_INPUT MATERIAL_

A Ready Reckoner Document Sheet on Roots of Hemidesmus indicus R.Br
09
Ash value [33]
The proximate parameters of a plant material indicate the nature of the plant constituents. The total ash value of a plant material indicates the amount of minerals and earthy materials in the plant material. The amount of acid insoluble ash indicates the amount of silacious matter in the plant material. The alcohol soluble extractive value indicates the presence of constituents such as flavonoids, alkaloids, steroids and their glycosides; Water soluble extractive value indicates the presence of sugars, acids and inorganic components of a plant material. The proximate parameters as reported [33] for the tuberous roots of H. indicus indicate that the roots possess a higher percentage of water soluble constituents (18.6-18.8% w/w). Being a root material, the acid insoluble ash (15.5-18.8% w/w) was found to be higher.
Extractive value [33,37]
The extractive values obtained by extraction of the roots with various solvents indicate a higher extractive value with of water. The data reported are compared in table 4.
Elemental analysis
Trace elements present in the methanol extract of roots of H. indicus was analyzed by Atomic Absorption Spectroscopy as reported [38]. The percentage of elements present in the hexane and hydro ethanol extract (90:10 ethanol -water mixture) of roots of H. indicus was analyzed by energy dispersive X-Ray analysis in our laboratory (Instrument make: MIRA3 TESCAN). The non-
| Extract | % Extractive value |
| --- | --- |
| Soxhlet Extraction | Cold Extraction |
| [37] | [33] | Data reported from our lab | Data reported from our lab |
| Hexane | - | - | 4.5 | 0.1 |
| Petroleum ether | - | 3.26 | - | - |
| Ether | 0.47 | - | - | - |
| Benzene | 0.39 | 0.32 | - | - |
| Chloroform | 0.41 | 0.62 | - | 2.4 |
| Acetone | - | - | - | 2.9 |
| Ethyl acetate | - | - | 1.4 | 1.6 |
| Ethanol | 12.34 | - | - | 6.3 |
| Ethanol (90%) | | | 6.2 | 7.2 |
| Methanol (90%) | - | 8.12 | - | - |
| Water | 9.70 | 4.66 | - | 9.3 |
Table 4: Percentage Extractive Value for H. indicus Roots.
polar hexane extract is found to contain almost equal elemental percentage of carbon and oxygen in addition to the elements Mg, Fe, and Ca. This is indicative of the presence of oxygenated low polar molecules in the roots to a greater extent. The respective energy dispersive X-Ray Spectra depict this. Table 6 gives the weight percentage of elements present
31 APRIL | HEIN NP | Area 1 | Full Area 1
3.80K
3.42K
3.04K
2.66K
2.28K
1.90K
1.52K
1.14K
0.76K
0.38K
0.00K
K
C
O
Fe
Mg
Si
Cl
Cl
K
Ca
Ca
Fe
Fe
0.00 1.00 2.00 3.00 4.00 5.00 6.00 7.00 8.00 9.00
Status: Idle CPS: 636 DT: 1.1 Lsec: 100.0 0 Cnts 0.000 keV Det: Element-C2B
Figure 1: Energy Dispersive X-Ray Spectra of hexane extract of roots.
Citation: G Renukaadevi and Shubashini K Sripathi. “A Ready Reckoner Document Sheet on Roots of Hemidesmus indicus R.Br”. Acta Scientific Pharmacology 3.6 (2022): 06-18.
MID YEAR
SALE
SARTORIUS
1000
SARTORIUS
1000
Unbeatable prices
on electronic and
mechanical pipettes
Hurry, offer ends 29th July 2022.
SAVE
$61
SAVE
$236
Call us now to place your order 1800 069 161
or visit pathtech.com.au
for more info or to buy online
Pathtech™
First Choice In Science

_BRIEF_
Your task is to copy each line of the material that contains the word "Hemidesmus".

_YOUR RESPONSE_
A Ready Reckoner Document Sheet on Roots of Hemidesmus indicus R.Br
Citation: G Renukaadevi and Shubashini K Sripathi. “A Ready Reckoner Document Sheet on Roots of Hemidesmus indicus R.Br”. Acta Scientific Pharmacology 3.6 (2022): 06-18.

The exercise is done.